## Task details
Write out all of the records exactly once more and skip the images.

═════ Material for the task ═════

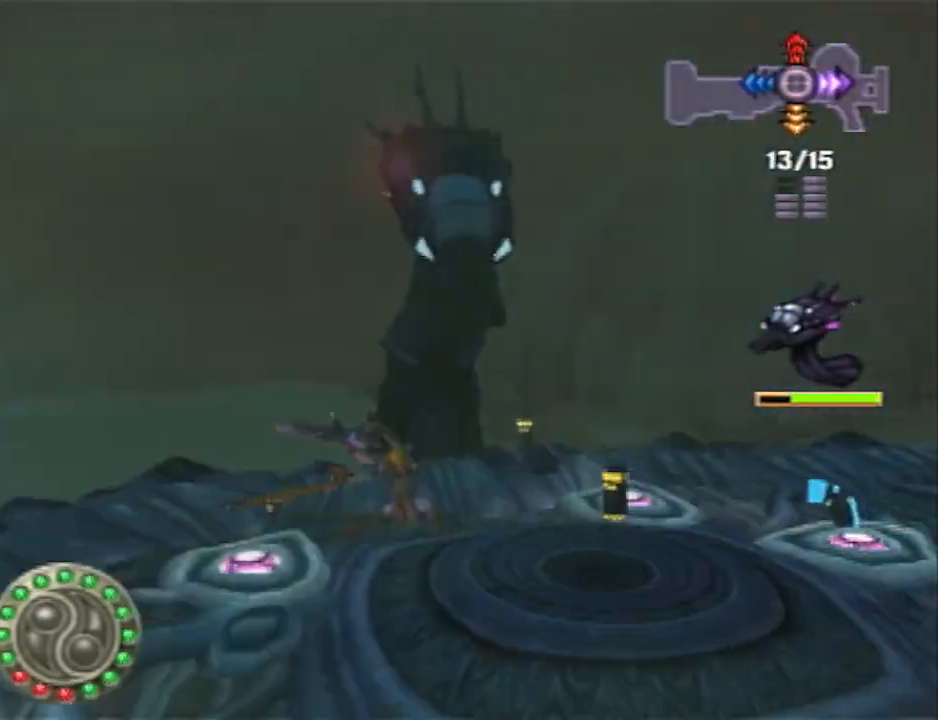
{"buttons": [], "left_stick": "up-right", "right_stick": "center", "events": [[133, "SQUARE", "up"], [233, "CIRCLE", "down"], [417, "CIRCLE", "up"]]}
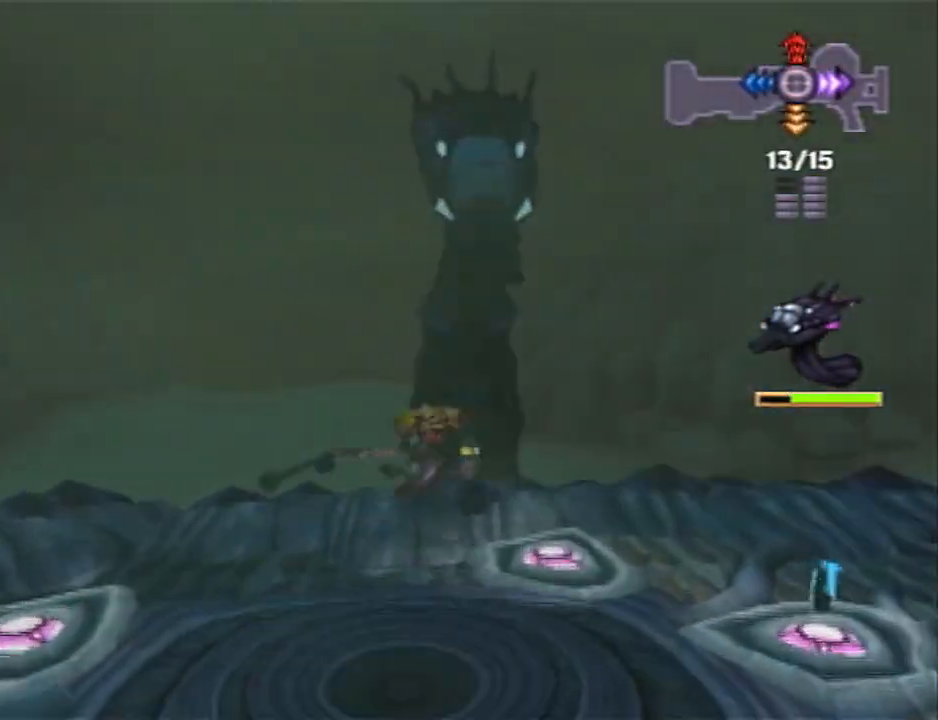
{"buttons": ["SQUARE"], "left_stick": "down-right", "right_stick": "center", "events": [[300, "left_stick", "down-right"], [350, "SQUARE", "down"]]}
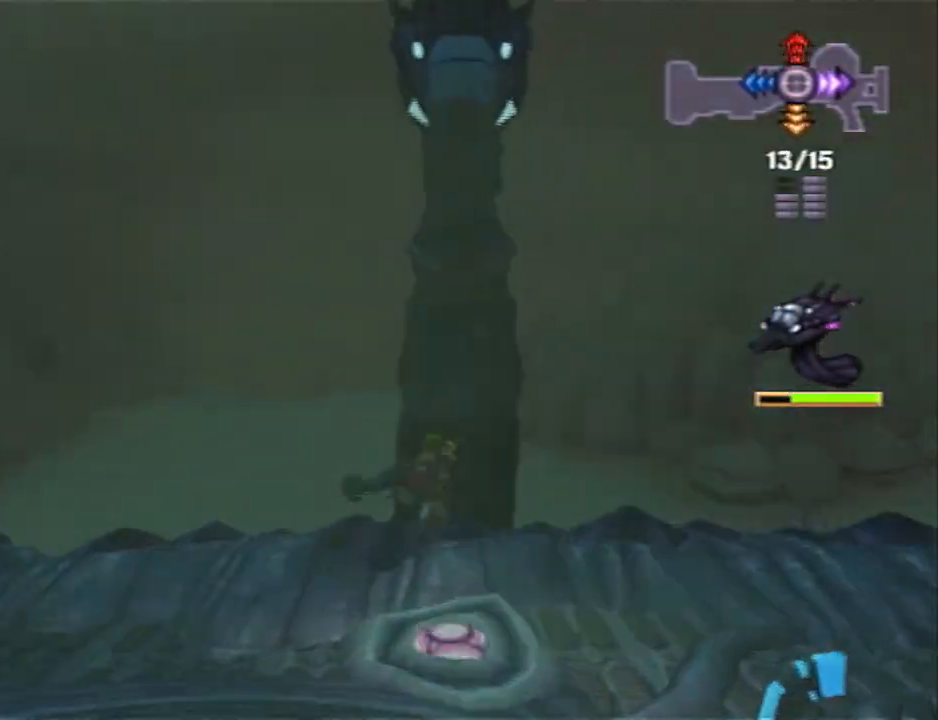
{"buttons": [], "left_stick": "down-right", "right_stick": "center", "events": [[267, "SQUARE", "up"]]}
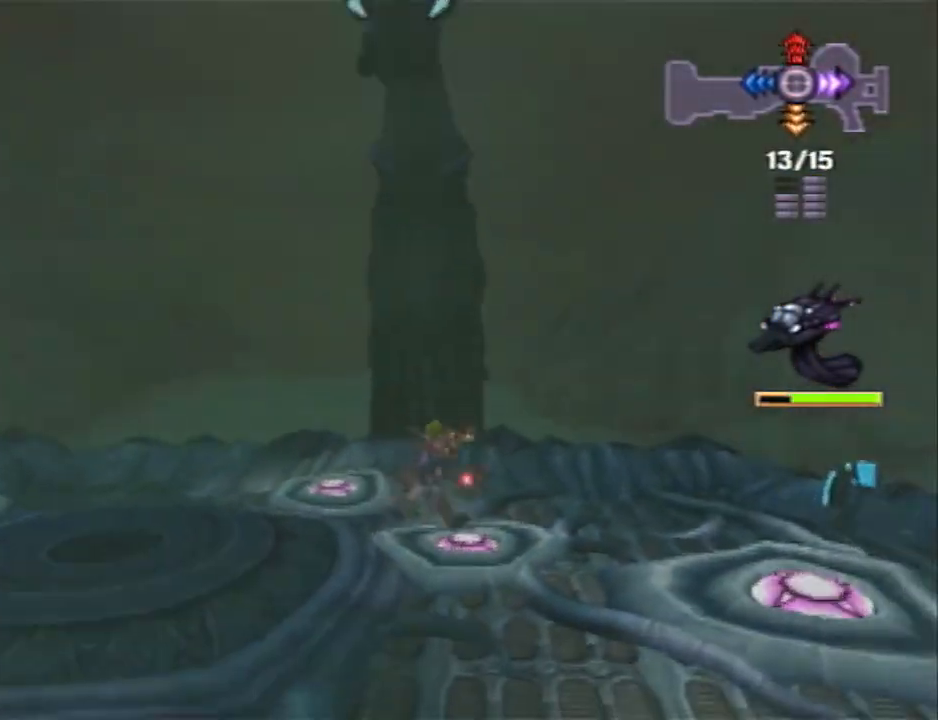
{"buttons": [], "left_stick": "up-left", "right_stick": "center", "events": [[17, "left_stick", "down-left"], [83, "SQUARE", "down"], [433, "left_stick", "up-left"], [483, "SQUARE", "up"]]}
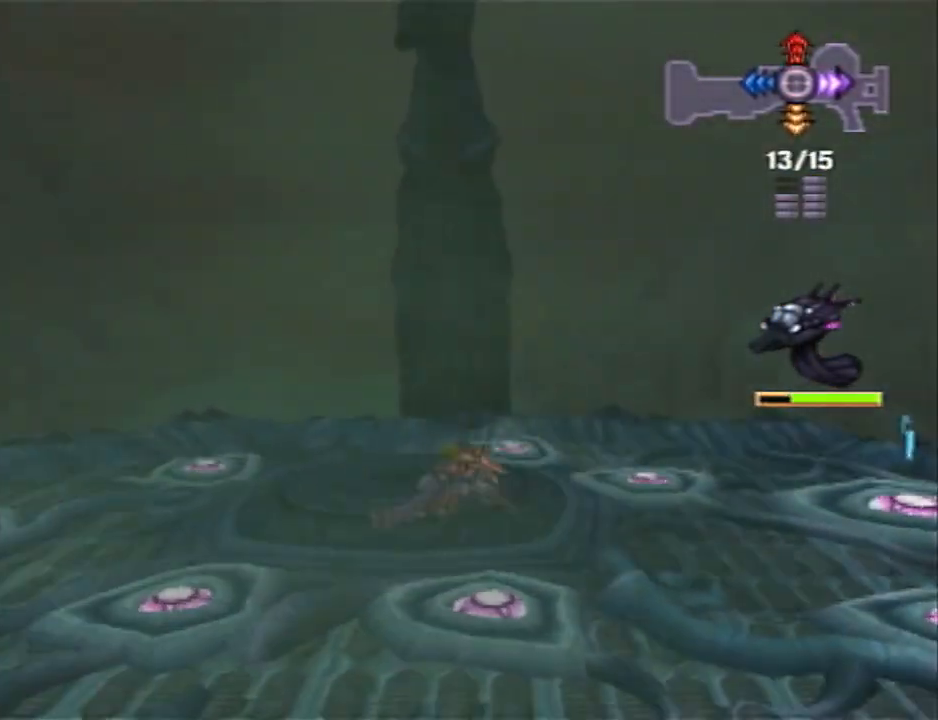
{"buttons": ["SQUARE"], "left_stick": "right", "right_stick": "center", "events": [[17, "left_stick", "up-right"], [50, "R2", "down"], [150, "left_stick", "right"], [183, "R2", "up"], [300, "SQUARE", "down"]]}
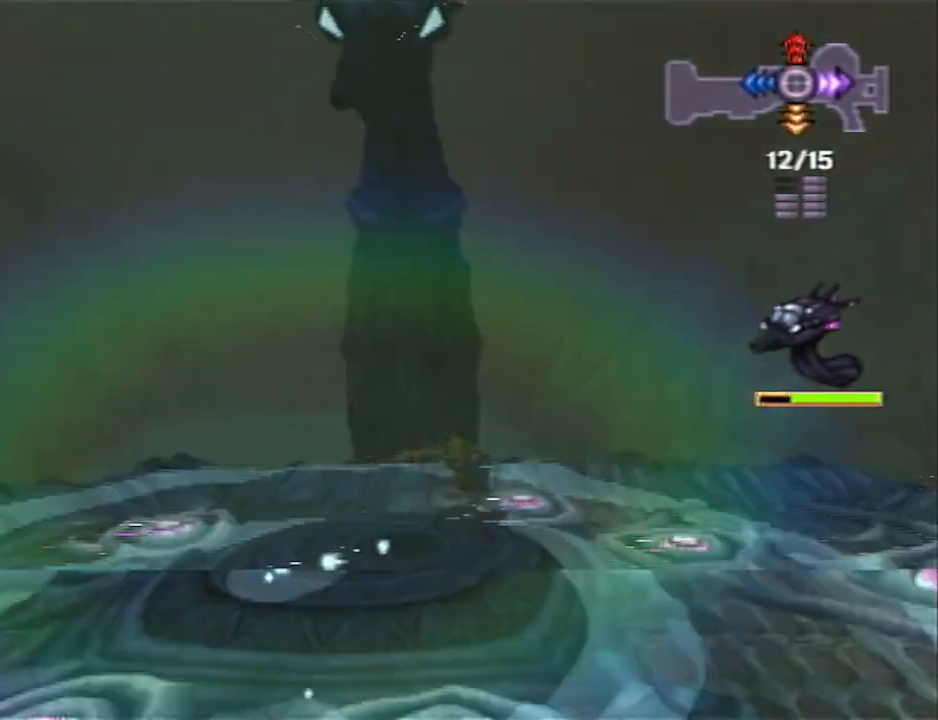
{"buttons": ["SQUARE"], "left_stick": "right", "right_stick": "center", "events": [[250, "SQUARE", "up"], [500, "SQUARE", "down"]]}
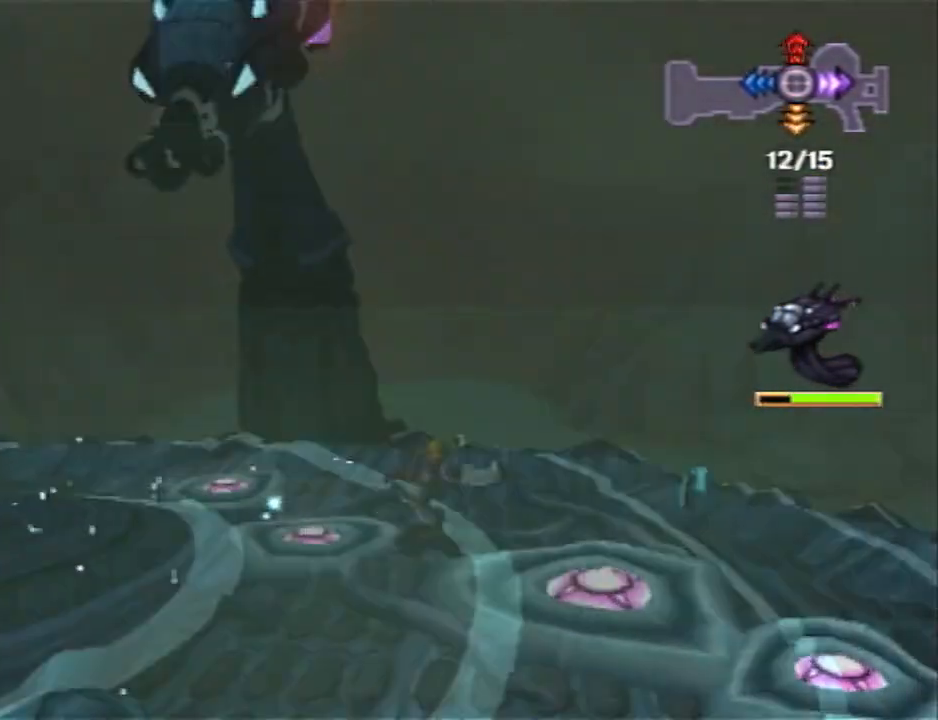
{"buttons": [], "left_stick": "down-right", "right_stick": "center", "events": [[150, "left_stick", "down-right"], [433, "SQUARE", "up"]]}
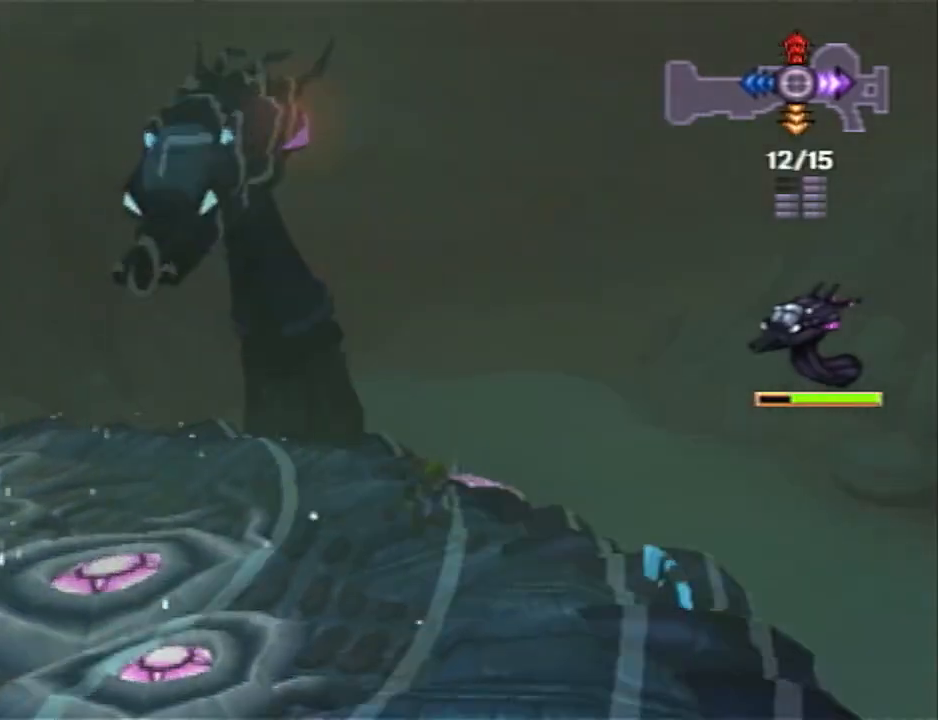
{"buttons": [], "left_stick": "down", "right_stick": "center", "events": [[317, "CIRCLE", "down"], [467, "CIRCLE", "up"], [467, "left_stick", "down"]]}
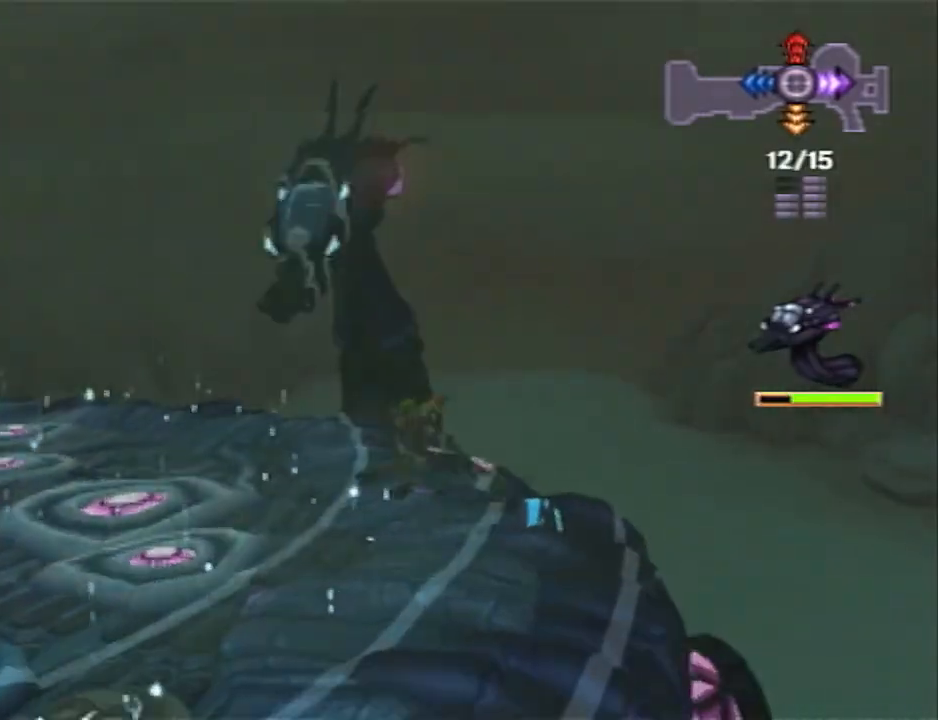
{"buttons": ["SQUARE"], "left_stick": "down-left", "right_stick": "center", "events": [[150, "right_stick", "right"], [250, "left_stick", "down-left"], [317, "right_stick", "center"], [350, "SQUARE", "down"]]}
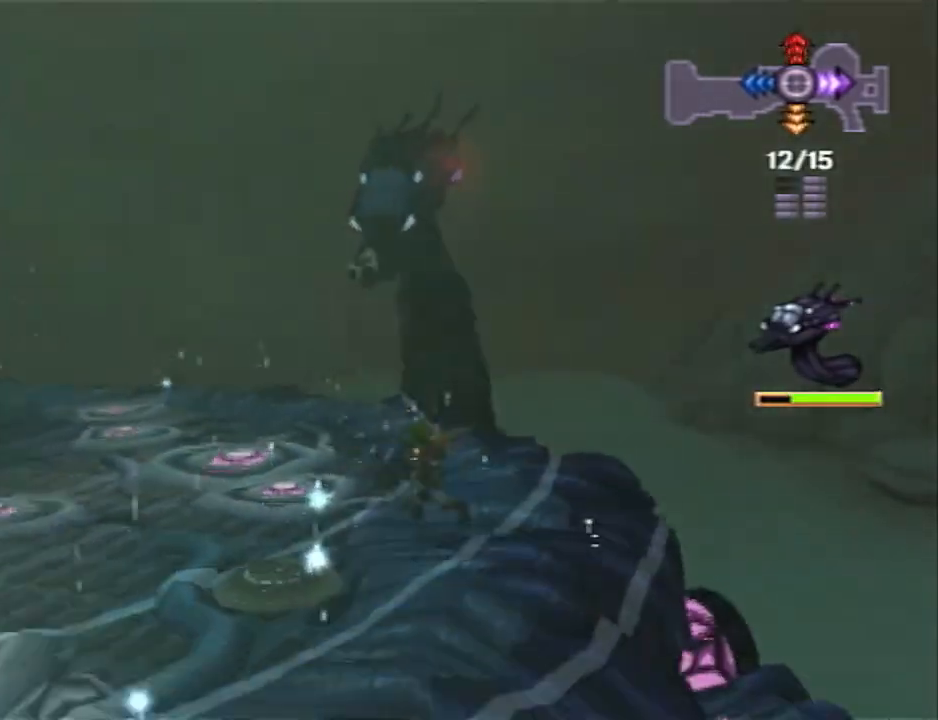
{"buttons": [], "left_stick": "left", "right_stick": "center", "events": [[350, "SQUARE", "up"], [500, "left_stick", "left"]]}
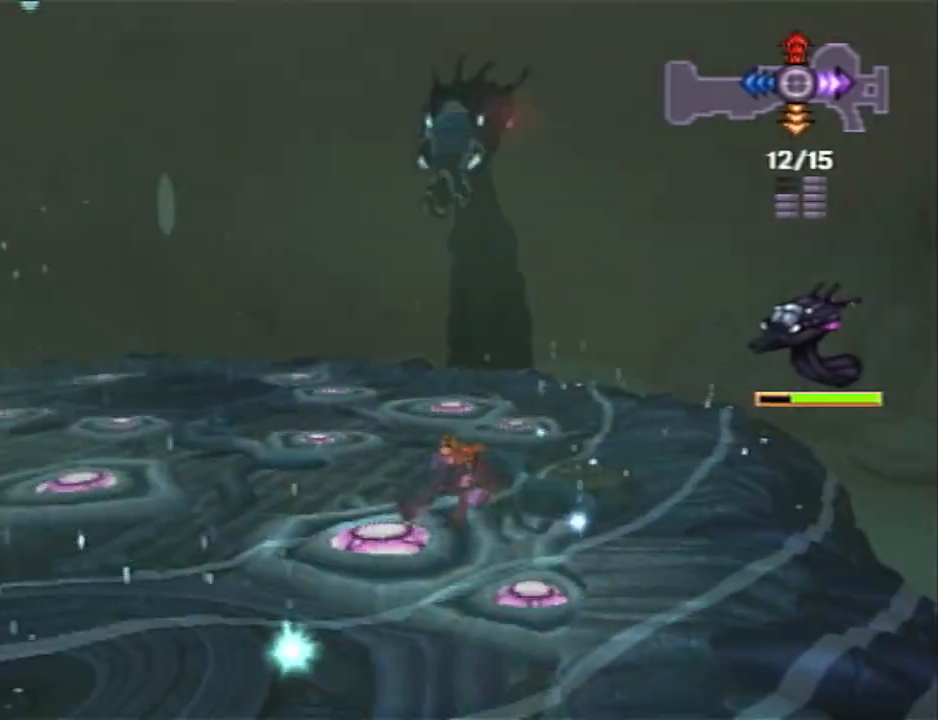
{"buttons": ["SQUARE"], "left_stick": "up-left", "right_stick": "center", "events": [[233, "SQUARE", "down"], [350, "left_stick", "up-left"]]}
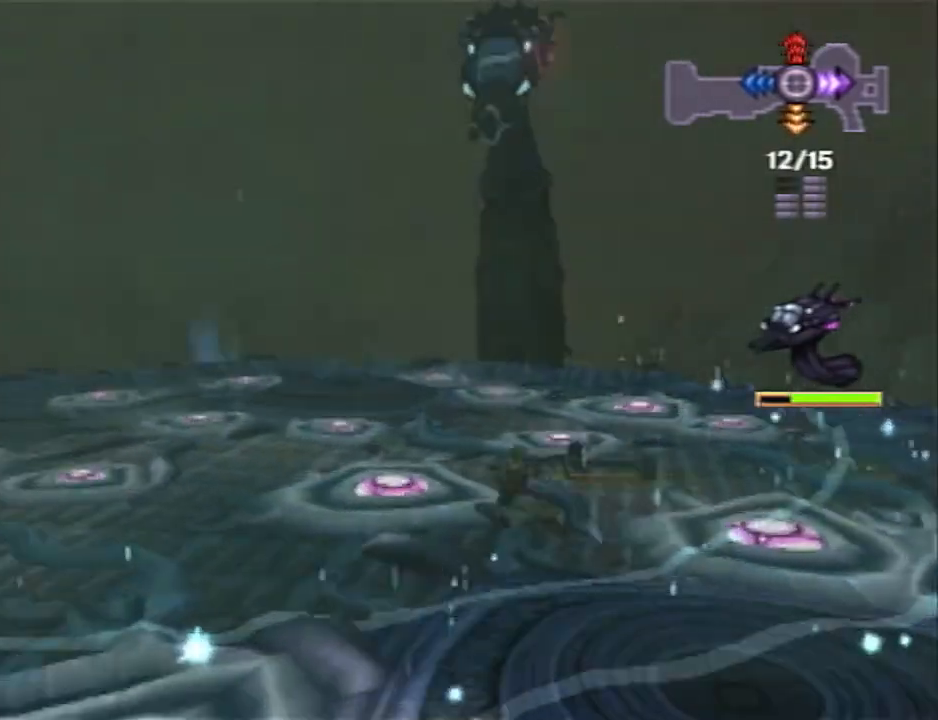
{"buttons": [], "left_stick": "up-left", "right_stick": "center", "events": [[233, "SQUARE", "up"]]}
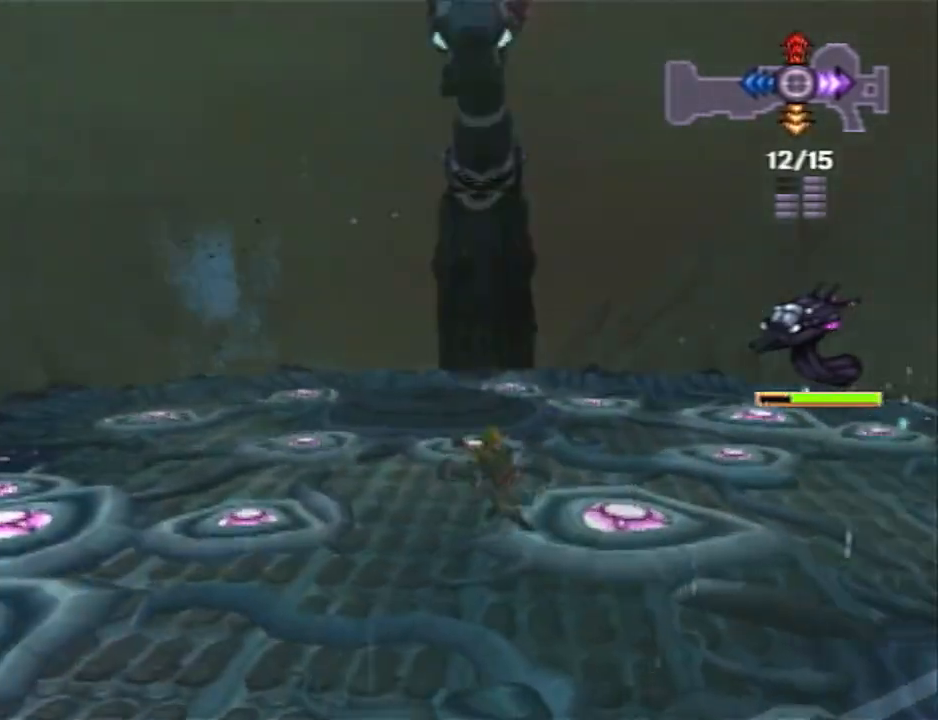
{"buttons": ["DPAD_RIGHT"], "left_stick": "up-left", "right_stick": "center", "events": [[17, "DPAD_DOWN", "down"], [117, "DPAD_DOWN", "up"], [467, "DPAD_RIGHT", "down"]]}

═════

## Output for this task
{"buttons": [], "left_stick": "up-right", "right_stick": "center", "events": [[133, "SQUARE", "up"], [233, "CIRCLE", "down"], [417, "CIRCLE", "up"]]}
{"buttons": ["SQUARE"], "left_stick": "down-right", "right_stick": "center", "events": [[300, "left_stick", "down-right"], [350, "SQUARE", "down"]]}
{"buttons": [], "left_stick": "down-right", "right_stick": "center", "events": [[267, "SQUARE", "up"]]}
{"buttons": [], "left_stick": "up-left", "right_stick": "center", "events": [[17, "left_stick", "down-left"], [83, "SQUARE", "down"], [433, "left_stick", "up-left"], [483, "SQUARE", "up"]]}
{"buttons": ["SQUARE"], "left_stick": "right", "right_stick": "center", "events": [[17, "left_stick", "up-right"], [50, "R2", "down"], [150, "left_stick", "right"], [183, "R2", "up"], [300, "SQUARE", "down"]]}
{"buttons": ["SQUARE"], "left_stick": "right", "right_stick": "center", "events": [[250, "SQUARE", "up"], [500, "SQUARE", "down"]]}
{"buttons": [], "left_stick": "down-right", "right_stick": "center", "events": [[150, "left_stick", "down-right"], [433, "SQUARE", "up"]]}
{"buttons": [], "left_stick": "down", "right_stick": "center", "events": [[317, "CIRCLE", "down"], [467, "CIRCLE", "up"], [467, "left_stick", "down"]]}
{"buttons": ["SQUARE"], "left_stick": "down-left", "right_stick": "center", "events": [[150, "right_stick", "right"], [250, "left_stick", "down-left"], [317, "right_stick", "center"], [350, "SQUARE", "down"]]}
{"buttons": [], "left_stick": "left", "right_stick": "center", "events": [[350, "SQUARE", "up"], [500, "left_stick", "left"]]}
{"buttons": ["SQUARE"], "left_stick": "up-left", "right_stick": "center", "events": [[233, "SQUARE", "down"], [350, "left_stick", "up-left"]]}
{"buttons": [], "left_stick": "up-left", "right_stick": "center", "events": [[233, "SQUARE", "up"]]}
{"buttons": ["DPAD_RIGHT"], "left_stick": "up-left", "right_stick": "center", "events": [[17, "DPAD_DOWN", "down"], [117, "DPAD_DOWN", "up"], [467, "DPAD_RIGHT", "down"]]}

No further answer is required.